▸ Given text
Kadheem comes from kadhama which means ‘to cover up, to hold back.’ Allah praises those who can hold back their anger. Kadhim means the one who holds back and controls and is hiding it. Allah is saying his eyes became white with grief. Allah could have said ‘huwa kaadhim‘ meaning ‘he is withholding,’ but Allah said ‘huwa kadheem.‘ Just like Allah’s Names Al-Sami‘ Al-‘Aleem and not saami‘ and ‘alim. Allah’s Name is Baseer and not baasir. What is the difference? Saami‘ means ‘the one who hears.’ Sami‘ is the One who hears all. Baasir is the one who sees, and Baseer is the One who sees everything. There is an emphasis in the verb.
Allah describes Ya‘qub as ‘he has concealed, he has withdrawn, he has protected, he has not shown his grief.’ He has not shown his grief. Allah praises him for not showing his grief and for controlling his emotions. Why? Of the perfection of one’s faith in Allah is that you don’t turn to others for their sympathy. You turn to Allah (subhanahu wata’ala). This is a part of perfection that you don’t go begging from other people.

▸ Supplied records
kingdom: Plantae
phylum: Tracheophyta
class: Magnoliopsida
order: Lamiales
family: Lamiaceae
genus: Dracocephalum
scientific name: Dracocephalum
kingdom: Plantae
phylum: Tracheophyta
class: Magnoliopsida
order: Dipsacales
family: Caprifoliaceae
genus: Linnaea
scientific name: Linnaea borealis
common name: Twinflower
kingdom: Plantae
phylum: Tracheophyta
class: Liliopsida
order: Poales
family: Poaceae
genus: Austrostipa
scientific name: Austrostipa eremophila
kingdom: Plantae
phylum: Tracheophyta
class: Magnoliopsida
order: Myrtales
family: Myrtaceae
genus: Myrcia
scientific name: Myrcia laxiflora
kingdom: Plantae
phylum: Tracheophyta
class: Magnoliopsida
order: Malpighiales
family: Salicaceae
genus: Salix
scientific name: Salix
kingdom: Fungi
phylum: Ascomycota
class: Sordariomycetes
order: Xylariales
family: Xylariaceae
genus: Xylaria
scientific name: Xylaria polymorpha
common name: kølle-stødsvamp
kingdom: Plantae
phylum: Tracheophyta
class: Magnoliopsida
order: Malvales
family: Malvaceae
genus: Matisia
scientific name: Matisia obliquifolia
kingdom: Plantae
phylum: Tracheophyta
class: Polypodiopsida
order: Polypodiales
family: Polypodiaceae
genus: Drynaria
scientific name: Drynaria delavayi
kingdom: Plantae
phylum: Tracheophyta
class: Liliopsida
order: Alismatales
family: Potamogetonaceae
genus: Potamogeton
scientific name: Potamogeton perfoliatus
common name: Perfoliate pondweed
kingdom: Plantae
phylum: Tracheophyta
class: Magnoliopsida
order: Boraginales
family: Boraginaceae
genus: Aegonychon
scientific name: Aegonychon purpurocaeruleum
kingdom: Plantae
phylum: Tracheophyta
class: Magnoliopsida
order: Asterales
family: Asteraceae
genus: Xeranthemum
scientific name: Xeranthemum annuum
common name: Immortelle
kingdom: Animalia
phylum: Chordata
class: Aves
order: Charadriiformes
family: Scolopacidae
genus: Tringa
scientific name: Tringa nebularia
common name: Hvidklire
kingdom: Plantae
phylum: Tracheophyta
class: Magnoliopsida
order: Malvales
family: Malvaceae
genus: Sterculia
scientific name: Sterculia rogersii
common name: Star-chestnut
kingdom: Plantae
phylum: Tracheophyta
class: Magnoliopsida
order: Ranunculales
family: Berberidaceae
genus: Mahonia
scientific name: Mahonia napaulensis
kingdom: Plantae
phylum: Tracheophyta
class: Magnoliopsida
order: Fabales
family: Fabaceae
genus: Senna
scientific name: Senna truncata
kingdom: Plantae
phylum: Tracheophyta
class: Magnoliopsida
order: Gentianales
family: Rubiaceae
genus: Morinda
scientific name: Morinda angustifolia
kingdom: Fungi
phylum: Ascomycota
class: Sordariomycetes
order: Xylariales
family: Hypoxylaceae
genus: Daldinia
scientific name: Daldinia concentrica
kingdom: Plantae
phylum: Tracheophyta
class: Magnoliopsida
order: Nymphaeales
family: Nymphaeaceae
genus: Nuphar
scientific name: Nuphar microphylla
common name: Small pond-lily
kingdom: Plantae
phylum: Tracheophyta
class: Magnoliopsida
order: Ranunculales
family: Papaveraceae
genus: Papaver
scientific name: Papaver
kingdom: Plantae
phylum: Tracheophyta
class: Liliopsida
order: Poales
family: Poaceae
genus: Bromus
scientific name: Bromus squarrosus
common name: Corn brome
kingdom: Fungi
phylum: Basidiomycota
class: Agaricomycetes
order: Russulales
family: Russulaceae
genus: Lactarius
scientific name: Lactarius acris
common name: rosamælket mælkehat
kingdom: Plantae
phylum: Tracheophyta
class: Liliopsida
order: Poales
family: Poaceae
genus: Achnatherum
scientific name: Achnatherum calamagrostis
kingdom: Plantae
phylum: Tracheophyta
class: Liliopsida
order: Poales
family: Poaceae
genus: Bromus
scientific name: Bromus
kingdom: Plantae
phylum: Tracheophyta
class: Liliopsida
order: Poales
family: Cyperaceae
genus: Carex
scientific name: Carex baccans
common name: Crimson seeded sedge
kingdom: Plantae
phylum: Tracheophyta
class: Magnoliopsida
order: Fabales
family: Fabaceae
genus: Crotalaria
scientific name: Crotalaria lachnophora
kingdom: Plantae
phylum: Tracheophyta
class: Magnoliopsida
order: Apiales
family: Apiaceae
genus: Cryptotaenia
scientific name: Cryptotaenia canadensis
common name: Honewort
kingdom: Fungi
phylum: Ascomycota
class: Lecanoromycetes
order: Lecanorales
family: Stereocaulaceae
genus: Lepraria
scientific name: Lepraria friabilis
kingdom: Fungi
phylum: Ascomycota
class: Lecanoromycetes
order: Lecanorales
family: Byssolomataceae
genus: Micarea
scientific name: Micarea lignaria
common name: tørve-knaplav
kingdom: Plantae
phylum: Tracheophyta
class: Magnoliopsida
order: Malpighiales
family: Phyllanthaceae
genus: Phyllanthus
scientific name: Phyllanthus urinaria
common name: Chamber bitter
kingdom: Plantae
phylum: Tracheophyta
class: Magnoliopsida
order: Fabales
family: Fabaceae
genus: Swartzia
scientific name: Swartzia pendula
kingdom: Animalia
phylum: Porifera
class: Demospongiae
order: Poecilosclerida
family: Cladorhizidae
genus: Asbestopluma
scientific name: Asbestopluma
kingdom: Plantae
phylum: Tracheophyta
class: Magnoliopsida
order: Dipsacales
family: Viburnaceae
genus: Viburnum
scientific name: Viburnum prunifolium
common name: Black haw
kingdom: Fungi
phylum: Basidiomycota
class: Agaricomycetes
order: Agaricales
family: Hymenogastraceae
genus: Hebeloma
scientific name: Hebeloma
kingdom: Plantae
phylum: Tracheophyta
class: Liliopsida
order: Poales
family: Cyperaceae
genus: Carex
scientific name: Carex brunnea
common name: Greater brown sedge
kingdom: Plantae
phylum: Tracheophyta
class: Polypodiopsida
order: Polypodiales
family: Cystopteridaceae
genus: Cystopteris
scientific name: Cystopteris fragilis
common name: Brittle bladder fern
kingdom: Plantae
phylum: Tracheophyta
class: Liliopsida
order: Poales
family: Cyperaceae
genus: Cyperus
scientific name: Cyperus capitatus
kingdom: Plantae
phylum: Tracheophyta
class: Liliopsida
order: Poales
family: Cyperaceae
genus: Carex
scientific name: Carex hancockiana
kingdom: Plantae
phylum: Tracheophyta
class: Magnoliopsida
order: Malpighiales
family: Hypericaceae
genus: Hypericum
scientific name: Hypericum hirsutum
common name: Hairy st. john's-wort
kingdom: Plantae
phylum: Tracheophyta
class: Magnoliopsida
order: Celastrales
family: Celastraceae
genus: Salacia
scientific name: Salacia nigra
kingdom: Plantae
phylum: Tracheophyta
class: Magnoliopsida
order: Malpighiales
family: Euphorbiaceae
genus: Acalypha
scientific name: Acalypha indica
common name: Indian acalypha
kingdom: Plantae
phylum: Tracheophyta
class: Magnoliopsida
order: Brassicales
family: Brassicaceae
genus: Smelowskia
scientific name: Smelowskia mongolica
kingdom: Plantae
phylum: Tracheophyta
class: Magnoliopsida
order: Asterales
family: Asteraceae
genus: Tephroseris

▸ Direction A
Translate this sentence from the passage on kadheem into Spanish: "Allah praises those who can hold back their anger."
▸ Direction B
Reproduce the lines of the listing starting with the line containing "scientific name: Carex baccans" and going on through the line containing "scientific name: Lepraria friabilis".
The passage on kadheem has no connection to the listing.

▸ Exercise answer A
Alá alaba a quienes pueden contener su ira.

▸ Exercise answer B
scientific name: Carex baccans
common name: Crimson seeded sedge
kingdom: Plantae
phylum: Tracheophyta
class: Magnoliopsida
order: Fabales
family: Fabaceae
genus: Crotalaria
scientific name: Crotalaria lachnophora
kingdom: Plantae
phylum: Tracheophyta
class: Magnoliopsida
order: Apiales
family: Apiaceae
genus: Cryptotaenia
scientific name: Cryptotaenia canadensis
common name: Honewort
kingdom: Fungi
phylum: Ascomycota
class: Lecanoromycetes
order: Lecanorales
family: Stereocaulaceae
genus: Lepraria
scientific name: Lepraria friabilis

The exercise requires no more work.